Records drawn from a collection:
-- Opening Marker --
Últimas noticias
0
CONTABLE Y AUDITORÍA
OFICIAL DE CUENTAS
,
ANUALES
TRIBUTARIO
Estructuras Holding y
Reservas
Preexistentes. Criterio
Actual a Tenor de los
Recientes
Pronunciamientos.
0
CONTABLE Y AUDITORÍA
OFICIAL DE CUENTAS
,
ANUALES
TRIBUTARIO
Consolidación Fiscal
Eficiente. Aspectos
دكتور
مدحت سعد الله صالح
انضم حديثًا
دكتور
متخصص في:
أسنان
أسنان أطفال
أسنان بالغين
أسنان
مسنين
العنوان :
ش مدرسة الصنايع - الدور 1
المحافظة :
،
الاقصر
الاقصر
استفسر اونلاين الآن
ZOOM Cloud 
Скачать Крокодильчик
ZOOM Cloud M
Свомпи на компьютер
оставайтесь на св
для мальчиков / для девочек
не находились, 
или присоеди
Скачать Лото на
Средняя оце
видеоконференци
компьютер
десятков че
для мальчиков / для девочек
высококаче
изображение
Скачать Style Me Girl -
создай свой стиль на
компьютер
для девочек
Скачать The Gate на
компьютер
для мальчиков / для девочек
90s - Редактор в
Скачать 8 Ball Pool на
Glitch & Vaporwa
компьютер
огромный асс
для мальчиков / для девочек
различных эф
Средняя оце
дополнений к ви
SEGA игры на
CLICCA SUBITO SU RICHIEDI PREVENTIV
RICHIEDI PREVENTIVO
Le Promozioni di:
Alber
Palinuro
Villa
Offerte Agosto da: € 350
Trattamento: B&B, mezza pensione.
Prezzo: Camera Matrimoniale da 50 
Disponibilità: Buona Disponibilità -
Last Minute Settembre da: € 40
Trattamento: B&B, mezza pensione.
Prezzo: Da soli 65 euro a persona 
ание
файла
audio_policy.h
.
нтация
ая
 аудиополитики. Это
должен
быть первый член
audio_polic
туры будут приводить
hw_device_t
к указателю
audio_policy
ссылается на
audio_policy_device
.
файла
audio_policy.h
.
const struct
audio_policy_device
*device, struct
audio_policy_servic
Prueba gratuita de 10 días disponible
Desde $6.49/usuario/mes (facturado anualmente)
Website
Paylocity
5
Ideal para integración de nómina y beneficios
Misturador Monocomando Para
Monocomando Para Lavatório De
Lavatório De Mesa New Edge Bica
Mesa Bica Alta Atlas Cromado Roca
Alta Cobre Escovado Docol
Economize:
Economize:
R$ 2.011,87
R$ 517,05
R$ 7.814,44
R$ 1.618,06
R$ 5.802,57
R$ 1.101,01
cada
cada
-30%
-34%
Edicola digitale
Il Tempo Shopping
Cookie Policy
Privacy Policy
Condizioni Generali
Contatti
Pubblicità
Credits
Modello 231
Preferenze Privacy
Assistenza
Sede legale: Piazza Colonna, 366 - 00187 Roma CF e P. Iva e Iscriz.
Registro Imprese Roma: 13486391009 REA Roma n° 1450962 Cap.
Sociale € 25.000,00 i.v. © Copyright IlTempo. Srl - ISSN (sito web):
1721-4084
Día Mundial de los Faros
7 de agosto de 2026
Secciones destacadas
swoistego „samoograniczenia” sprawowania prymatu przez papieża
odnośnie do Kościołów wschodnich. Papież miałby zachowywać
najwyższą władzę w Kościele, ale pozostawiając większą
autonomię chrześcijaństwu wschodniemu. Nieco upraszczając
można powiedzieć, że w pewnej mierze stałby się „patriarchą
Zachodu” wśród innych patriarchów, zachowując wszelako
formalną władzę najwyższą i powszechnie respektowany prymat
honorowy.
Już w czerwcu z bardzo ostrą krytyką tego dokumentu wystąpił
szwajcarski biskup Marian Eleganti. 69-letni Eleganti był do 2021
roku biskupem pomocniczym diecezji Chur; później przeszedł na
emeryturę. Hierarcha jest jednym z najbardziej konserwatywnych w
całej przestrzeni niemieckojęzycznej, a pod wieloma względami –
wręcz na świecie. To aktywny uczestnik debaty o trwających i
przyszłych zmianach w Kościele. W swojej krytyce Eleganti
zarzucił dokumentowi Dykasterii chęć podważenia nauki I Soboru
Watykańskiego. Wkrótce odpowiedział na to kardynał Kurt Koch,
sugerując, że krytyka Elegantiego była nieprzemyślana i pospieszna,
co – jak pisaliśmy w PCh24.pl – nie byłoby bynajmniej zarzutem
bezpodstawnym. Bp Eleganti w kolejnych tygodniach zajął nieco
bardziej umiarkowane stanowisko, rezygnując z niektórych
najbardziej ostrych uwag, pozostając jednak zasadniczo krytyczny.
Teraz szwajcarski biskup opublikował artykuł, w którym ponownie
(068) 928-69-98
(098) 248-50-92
-- Closing Marker --
## Task to complete:
Please copy the records word for word, starting with the very first line and going on through the line containing "Registro Imprese Roma: 13486391009", with both of those lines included.

## Result for this exercise:
Últimas noticias
0
CONTABLE Y AUDITORÍA
OFICIAL DE CUENTAS
,
ANUALES
TRIBUTARIO
Estructuras Holding y
Reservas
Preexistentes. Criterio
Actual a Tenor de los
Recientes
Pronunciamientos.
0
CONTABLE Y AUDITORÍA
OFICIAL DE CUENTAS
,
ANUALES
TRIBUTARIO
Consolidación Fiscal
Eficiente. Aspectos
دكتور
مدحت سعد الله صالح
انضم حديثًا
دكتور
متخصص في:
أسنان
أسنان أطفال
أسنان بالغين
أسنان
مسنين
العنوان :
ش مدرسة الصنايع - الدور 1
المحافظة :
،
الاقصر
الاقصر
استفسر اونلاين الآن
ZOOM Cloud 
Скачать Крокодильчик
ZOOM Cloud M
Свомпи на компьютер
оставайтесь на св
для мальчиков / для девочек
не находились, 
или присоеди
Скачать Лото на
Средняя оце
видеоконференци
компьютер
десятков че
для мальчиков / для девочек
высококаче
изображение
Скачать Style Me Girl -
создай свой стиль на
компьютер
для девочек
Скачать The Gate на
компьютер
для мальчиков / для девочек
90s - Редактор в
Скачать 8 Ball Pool на
Glitch & Vaporwa
компьютер
огромный асс
для мальчиков / для девочек
различных эф
Средняя оце
дополнений к ви
SEGA игры на
CLICCA SUBITO SU RICHIEDI PREVENTIV
RICHIEDI PREVENTIVO
Le Promozioni di:
Alber
Palinuro
Villa
Offerte Agosto da: € 350
Trattamento: B&B, mezza pensione.
Prezzo: Camera Matrimoniale da 50 
Disponibilità: Buona Disponibilità -
Last Minute Settembre da: € 40
Trattamento: B&B, mezza pensione.
Prezzo: Da soli 65 euro a persona 
ание
файла
audio_policy.h
.
нтация
ая
 аудиополитики. Это
должен
быть первый член
audio_polic
туры будут приводить
hw_device_t
к указателю
audio_policy
ссылается на
audio_policy_device
.
файла
audio_policy.h
.
const struct
audio_policy_device
*device, struct
audio_policy_servic
Prueba gratuita de 10 días disponible
Desde $6.49/usuario/mes (facturado anualmente)
Website
Paylocity
5
Ideal para integración de nómina y beneficios
Misturador Monocomando Para
Monocomando Para Lavatório De
Lavatório De Mesa New Edge Bica
Mesa Bica Alta Atlas Cromado Roca
Alta Cobre Escovado Docol
Economize:
Economize:
R$ 2.011,87
R$ 517,05
R$ 7.814,44
R$ 1.618,06
R$ 5.802,57
R$ 1.101,01
cada
cada
-30%
-34%
Edicola digitale
Il Tempo Shopping
Cookie Policy
Privacy Policy
Condizioni Generali
Contatti
Pubblicità
Credits
Modello 231
Preferenze Privacy
Assistenza
Sede legale: Piazza Colonna, 366 - 00187 Roma CF e P. Iva e Iscriz.
Registro Imprese Roma: 13486391009 REA Roma n° 1450962 Cap.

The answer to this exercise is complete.